### [PROVIDED MATERIAL]
Content starts

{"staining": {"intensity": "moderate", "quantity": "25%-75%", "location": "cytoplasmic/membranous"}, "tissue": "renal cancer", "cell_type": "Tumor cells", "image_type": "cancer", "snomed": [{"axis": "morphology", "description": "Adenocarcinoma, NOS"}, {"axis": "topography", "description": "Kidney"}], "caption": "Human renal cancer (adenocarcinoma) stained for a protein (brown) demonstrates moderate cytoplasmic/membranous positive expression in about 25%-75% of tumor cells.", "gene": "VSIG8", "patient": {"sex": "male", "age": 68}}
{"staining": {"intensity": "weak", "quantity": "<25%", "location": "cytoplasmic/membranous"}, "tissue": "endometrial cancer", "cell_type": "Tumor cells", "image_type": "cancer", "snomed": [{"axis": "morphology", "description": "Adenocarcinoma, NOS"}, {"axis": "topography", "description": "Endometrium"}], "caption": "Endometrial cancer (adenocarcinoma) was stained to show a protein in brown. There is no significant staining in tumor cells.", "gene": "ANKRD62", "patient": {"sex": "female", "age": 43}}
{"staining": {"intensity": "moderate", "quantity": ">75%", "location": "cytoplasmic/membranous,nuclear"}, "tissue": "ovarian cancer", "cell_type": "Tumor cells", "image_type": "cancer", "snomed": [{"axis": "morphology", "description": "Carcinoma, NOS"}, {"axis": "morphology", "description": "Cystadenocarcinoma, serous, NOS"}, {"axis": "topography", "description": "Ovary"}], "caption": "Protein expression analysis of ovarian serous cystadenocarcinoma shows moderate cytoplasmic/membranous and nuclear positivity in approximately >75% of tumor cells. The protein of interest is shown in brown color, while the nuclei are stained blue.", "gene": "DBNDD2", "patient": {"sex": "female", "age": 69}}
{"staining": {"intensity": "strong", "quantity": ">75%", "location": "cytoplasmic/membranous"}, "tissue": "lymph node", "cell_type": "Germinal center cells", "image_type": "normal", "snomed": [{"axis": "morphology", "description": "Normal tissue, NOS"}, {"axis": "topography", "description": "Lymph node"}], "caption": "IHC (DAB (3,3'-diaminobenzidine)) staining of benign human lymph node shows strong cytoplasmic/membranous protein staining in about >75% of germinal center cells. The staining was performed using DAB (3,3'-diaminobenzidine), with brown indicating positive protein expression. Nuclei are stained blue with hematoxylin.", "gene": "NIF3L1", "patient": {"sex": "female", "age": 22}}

Content ends

### [WHAT TO DO]
Repeat the material above in full, keeping every word.

### [RESULT OF THE TASK]
{"staining": {"intensity": "moderate", "quantity": "25%-75%", "location": "cytoplasmic/membranous"}, "tissue": "renal cancer", "cell_type": "Tumor cells", "image_type": "cancer", "snomed": [{"axis": "morphology", "description": "Adenocarcinoma, NOS"}, {"axis": "topography", "description": "Kidney"}], "caption": "Human renal cancer (adenocarcinoma) stained for a protein (brown) demonstrates moderate cytoplasmic/membranous positive expression in about 25%-75% of tumor cells.", "gene": "VSIG8", "patient": {"sex": "male", "age": 68}}
{"staining": {"intensity": "weak", "quantity": "<25%", "location": "cytoplasmic/membranous"}, "tissue": "endometrial cancer", "cell_type": "Tumor cells", "image_type": "cancer", "snomed": [{"axis": "morphology", "description": "Adenocarcinoma, NOS"}, {"axis": "topography", "description": "Endometrium"}], "caption": "Endometrial cancer (adenocarcinoma) was stained to show a protein in brown. There is no significant staining in tumor cells.", "gene": "ANKRD62", "patient": {"sex": "female", "age": 43}}
{"staining": {"intensity": "moderate", "quantity": ">75%", "location": "cytoplasmic/membranous,nuclear"}, "tissue": "ovarian cancer", "cell_type": "Tumor cells", "image_type": "cancer", "snomed": [{"axis": "morphology", "description": "Carcinoma, NOS"}, {"axis": "morphology", "description": "Cystadenocarcinoma, serous, NOS"}, {"axis": "topography", "description": "Ovary"}], "caption": "Protein expression analysis of ovarian serous cystadenocarcinoma shows moderate cytoplasmic/membranous and nuclear positivity in approximately >75% of tumor cells. The protein of interest is shown in brown color, while the nuclei are stained blue.", "gene": "DBNDD2", "patient": {"sex": "female", "age": 69}}
{"staining": {"intensity": "strong", "quantity": ">75%", "location": "cytoplasmic/membranous"}, "tissue": "lymph node", "cell_type": "Germinal center cells", "image_type": "normal", "snomed": [{"axis": "morphology", "description": "Normal tissue, NOS"}, {"axis": "topography", "description": "Lymph node"}], "caption": "IHC (DAB (3,3'-diaminobenzidine)) staining of benign human lymph node shows strong cytoplasmic/membranous protein staining in about >75% of germinal center cells. The staining was performed using DAB (3,3'-diaminobenzidine), with brown indicating positive protein expression. Nuclei are stained blue with hematoxylin.", "gene": "NIF3L1", "patient": {"sex": "female", "age": 22}}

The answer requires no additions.